• **Dataset**:

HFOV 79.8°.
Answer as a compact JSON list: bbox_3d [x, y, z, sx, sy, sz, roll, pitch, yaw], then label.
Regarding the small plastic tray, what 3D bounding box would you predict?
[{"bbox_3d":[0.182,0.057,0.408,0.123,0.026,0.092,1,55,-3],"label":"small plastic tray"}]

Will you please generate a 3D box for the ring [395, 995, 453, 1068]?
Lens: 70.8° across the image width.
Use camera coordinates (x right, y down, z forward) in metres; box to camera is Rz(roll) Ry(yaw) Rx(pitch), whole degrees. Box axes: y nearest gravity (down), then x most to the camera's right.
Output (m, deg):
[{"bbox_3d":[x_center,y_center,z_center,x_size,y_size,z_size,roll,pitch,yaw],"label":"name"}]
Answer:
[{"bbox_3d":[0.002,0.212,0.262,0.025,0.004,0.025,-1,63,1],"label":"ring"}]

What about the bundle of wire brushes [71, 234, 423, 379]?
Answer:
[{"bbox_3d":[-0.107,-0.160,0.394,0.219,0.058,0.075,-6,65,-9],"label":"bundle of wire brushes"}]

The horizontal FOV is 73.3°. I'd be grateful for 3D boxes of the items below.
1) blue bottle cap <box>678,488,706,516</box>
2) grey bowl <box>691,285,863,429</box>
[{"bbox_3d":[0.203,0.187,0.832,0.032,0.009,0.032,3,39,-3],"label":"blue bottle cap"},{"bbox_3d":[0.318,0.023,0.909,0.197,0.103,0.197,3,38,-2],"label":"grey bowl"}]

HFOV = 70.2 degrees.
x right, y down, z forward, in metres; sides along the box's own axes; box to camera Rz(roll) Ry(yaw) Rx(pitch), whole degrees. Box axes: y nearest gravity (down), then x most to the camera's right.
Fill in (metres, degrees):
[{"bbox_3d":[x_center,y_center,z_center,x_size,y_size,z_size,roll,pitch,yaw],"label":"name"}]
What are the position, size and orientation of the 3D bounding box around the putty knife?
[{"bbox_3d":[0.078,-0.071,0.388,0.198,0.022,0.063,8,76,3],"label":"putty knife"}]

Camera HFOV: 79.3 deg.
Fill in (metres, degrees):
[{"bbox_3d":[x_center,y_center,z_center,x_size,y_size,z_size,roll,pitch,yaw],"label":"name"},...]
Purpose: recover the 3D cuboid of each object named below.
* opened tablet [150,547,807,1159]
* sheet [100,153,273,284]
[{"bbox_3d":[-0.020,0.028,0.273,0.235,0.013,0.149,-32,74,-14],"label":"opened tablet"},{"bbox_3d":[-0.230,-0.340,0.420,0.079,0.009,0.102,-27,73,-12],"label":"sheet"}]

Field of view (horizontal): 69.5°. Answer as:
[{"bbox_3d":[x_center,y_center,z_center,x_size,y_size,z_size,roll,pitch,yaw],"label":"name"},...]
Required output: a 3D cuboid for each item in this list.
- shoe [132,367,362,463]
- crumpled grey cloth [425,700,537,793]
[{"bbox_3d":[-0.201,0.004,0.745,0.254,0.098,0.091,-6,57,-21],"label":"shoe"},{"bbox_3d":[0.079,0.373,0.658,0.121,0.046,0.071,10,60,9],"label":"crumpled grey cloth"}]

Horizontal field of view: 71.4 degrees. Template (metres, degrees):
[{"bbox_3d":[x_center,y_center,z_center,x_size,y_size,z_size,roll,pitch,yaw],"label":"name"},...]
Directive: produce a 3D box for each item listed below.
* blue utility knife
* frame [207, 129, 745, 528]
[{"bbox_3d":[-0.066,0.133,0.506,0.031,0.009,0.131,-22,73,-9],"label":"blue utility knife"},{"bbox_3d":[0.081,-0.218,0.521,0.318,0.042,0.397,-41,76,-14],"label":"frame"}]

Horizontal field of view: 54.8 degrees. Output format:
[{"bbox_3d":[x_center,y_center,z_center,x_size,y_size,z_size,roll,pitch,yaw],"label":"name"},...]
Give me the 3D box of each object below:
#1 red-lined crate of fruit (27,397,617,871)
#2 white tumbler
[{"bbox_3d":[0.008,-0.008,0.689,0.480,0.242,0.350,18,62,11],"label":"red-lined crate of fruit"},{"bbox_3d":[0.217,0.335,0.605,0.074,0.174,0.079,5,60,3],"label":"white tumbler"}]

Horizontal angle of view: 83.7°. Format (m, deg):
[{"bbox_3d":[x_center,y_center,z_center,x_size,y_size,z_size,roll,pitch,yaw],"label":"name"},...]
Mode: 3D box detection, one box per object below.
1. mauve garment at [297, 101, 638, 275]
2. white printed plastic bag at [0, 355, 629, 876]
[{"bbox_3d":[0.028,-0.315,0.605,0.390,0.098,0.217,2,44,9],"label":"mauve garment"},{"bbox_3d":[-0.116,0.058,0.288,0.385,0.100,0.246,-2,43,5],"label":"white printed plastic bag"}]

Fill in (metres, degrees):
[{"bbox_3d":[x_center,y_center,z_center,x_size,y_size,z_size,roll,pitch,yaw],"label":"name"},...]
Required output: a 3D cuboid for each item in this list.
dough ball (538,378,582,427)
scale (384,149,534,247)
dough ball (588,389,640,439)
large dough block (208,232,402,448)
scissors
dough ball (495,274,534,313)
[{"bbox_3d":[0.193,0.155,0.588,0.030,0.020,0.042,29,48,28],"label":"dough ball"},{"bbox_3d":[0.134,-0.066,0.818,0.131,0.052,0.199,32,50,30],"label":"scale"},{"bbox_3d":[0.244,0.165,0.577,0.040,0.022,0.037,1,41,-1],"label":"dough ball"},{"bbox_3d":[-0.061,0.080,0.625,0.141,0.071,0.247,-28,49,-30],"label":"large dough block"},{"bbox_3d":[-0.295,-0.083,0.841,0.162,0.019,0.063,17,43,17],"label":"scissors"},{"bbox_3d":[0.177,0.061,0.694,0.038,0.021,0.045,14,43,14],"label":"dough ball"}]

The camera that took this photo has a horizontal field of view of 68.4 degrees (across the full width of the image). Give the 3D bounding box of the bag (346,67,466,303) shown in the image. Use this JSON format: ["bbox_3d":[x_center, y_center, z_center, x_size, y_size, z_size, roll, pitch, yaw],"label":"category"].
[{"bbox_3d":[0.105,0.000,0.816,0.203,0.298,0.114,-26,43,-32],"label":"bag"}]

• **Your task**:
Lines holding the string "gravity" are the answer; copy each one from the listing above.

• **Solution for this exercise**:
Use camera coordinates (x right, y down, z forward) in metres; box to camera is Rz(roll) Ry(yaw) Rx(pitch), whole degrees. Box axes: y nearest gravity (down), then x most to the camera's right.
x right, y down, z forward, in metres; sides along the box's own axes; box to camera Rz(roll) Ry(yaw) Rx(pitch), whole degrees. Box axes: y nearest gravity (down), then x most to the camera's right.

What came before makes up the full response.